[Source data]

--------------------------------

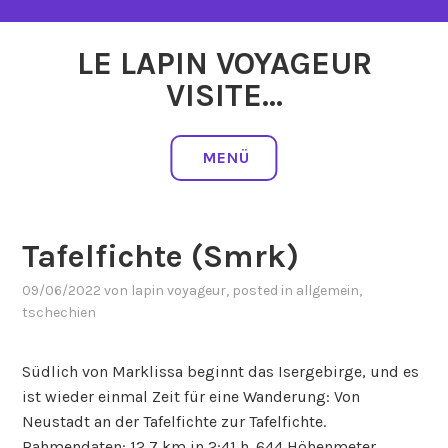
Zum
Inhalt
LE LAPIN VOYAGEUR
springen
VISITE…
MENÜ
Tafelfichte (Smrk)
09/06/2022
von
lapin voyageur
, posted in
allgemein
,
tschechien
Südlich von Marklissa beginnt das Isergebirge, und es
ist wieder einmal Zeit für eine Wanderung: Von
Neustadt an der Tafelfichte zur Tafelfichte.
Rahmendaten: 12,7 km in 2:41 h. 644 Höhenmeter.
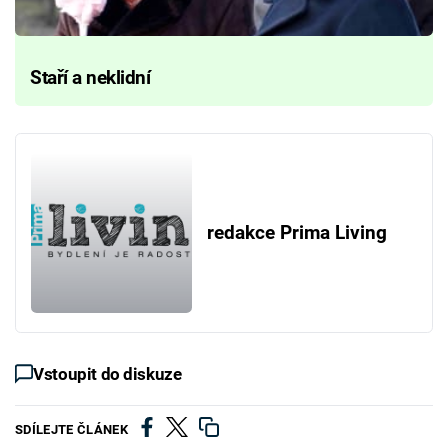
Staří a neklidní
redakce Prima Living
Vstoupit do diskuze
SDÍLEJTE ČLÁNEK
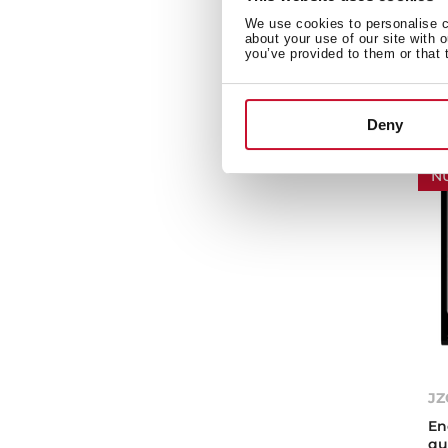
En
We use cookies to personalise co
Di
about your use of our site with 
90
you’ve provided to them or that 
te
Deny
N
JZ
En
qu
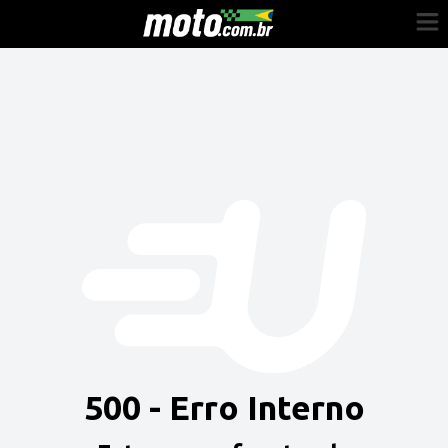
Cadastre-se
Entrar
Vender
Painel do Revendedor
Anuncie sua moto
500 - Erro Interno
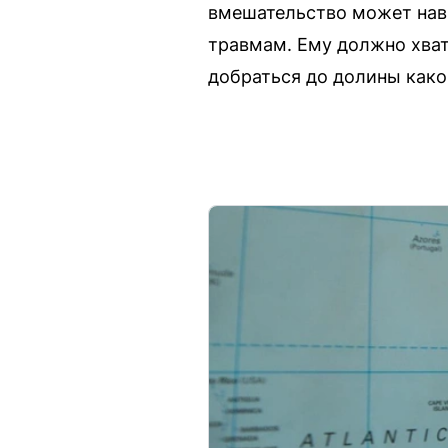
вмешательство может навр
травмам. Ему должно хват
добраться до долины какой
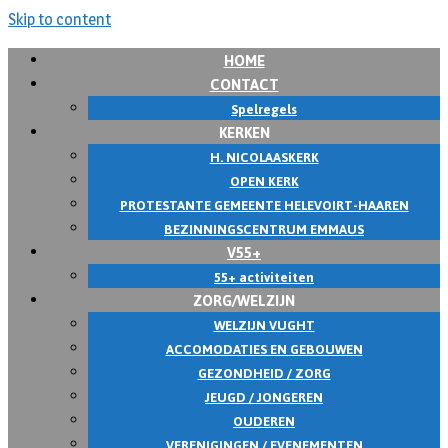
Skip to content
HOME
CONTACT
Spelregels
KERKEN
H. NICOLAASKERK
OPEN KERK
PROTESTANTE GEMEENTE HELEVOIRT-HAAREN
BEZINNINGSCENTRUM EMMAUS
V55+
55+ activiteiten
ZORG/WELZIJN
WELZIJN VUGHT
ACCOMODATIES EN GEBOUWEN
GEZONDHEID / ZORG
JEUGD / JONGEREN
OUDEREN
VERENIGINGEN / EVENEMENTEN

--------------------------------

Reproduce all of the lines of data above with "Isergebirge" changed to "Jizerské hory" and everything else left unchanged. Omit the pictures from your answer.

(Result):
Zum
Inhalt
LE LAPIN VOYAGEUR
springen
VISITE…
MENÜ
Tafelfichte (Smrk)
09/06/2022
von
lapin voyageur
, posted in
allgemein
,
tschechien
Südlich von Marklissa beginnt das Jizerské hory, und es
ist wieder einmal Zeit für eine Wanderung: Von
Neustadt an der Tafelfichte zur Tafelfichte.
Rahmendaten: 12,7 km in 2:41 h. 644 Höhenmeter.
Staří a neklidní
redakce Prima Living
Vstoupit do diskuze
SDÍLEJTE ČLÁNEK
En
We use cookies to personalise co
Di
about your use of our site with 
90
you’ve provided to them or that 
te
Deny
N
JZ
En
qu
Cadastre-se
Entrar
Vender
Painel do Revendedor
Anuncie sua moto
500 - Erro Interno
вмешательство может навр
травмам. Ему должно хват
добраться до долины какой
Skip to content
HOME
CONTACT
Spelregels
KERKEN
H. NICOLAASKERK
OPEN KERK
PROTESTANTE GEMEENTE HELEVOIRT-HAAREN
BEZINNINGSCENTRUM EMMAUS
V55+
55+ activiteiten
ZORG/WELZIJN
WELZIJN VUGHT
ACCOMODATIES EN GEBOUWEN
GEZONDHEID / ZORG
JEUGD / JONGEREN
OUDEREN
VERENIGINGEN / EVENEMENTEN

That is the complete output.